__What you are asked to do__: Pick out the lines below that contain the string "iguanas" and copy them all.

Recorded data
★ ★ ★ ★ ★
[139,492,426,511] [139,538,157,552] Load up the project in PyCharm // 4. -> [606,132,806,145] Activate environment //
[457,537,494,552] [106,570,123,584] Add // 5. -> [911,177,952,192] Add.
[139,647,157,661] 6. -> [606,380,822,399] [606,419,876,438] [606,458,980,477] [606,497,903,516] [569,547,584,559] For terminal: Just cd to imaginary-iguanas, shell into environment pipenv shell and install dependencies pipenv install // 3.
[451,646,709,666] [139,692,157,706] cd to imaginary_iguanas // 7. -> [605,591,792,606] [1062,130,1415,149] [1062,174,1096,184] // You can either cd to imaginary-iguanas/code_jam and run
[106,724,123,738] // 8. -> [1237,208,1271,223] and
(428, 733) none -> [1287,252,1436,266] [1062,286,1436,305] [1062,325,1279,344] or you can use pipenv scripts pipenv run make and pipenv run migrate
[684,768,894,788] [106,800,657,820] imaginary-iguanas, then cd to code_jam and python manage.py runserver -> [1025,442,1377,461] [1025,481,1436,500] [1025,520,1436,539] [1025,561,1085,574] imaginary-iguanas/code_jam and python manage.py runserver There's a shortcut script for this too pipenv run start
★ ★ ★ ★ ★
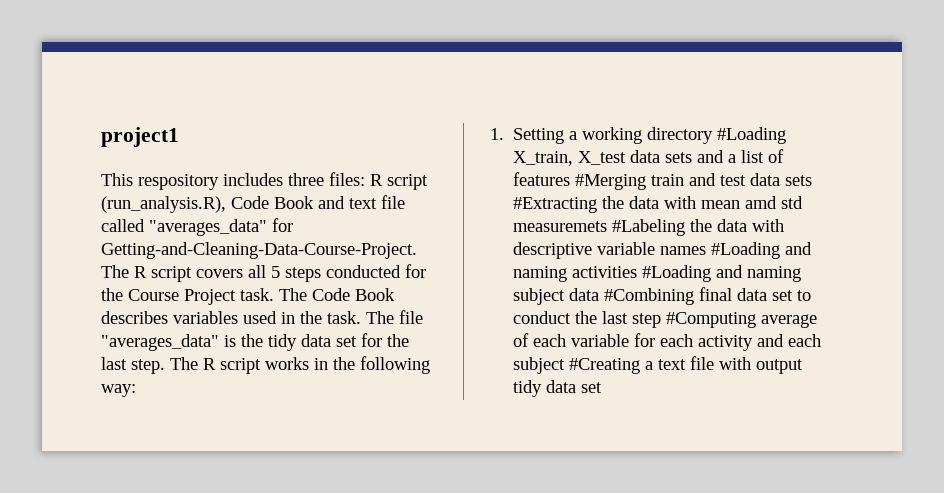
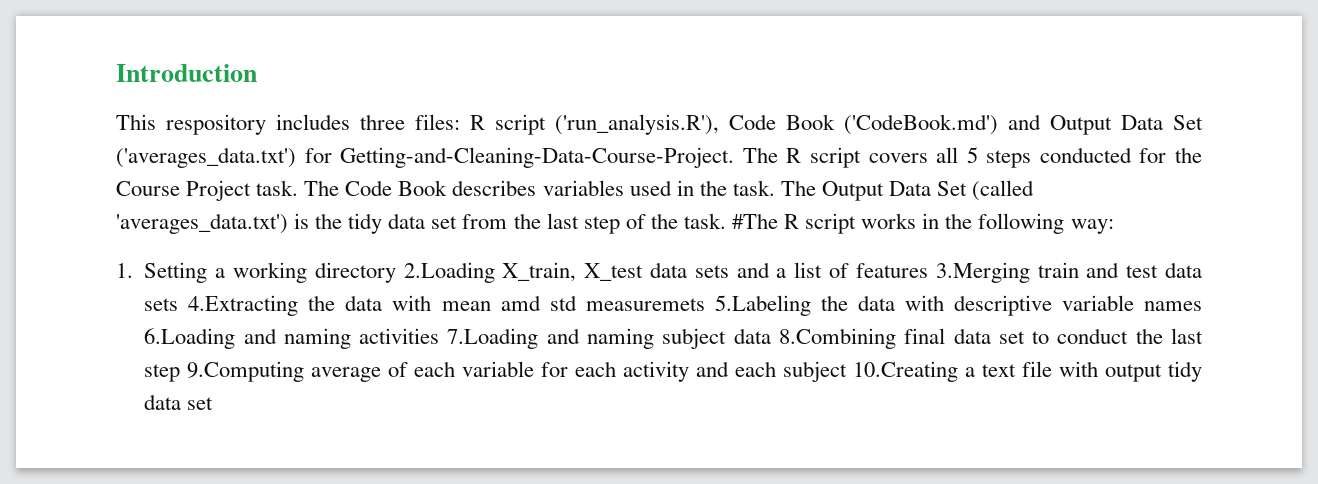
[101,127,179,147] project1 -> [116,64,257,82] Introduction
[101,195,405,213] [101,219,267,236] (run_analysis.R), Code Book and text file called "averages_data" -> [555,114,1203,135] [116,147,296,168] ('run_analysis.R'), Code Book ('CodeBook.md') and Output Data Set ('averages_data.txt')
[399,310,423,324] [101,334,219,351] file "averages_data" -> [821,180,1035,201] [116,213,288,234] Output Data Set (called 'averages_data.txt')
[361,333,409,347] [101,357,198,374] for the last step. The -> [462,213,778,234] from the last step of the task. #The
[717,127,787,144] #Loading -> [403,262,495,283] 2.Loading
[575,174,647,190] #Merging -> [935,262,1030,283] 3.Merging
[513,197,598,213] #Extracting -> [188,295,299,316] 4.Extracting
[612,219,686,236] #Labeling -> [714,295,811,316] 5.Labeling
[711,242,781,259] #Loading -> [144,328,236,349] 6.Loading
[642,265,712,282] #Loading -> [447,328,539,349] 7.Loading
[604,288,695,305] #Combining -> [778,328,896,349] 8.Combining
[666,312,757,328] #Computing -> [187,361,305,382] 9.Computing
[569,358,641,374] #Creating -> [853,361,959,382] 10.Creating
★ ★ ★ ★ ★
__Task response__:
[139,647,157,661] 6. -> [606,380,822,399] [606,419,876,438] [606,458,980,477] [606,497,903,516] [569,547,584,559] For terminal: Just cd to imaginary-iguanas, shell into environment pipenv shell and install dependencies pipenv install // 3.
[451,646,709,666] [139,692,157,706] cd to imaginary_iguanas // 7. -> [605,591,792,606] [1062,130,1415,149] [1062,174,1096,184] // You can either cd to imaginary-iguanas/code_jam and run
[684,768,894,788] [106,800,657,820] imaginary-iguanas, then cd to code_jam and python manage.py runserver -> [1025,442,1377,461] [1025,481,1436,500] [1025,520,1436,539] [1025,561,1085,574] imaginary-iguanas/code_jam and python manage.py runserver There's a shortcut script for this too pipenv run start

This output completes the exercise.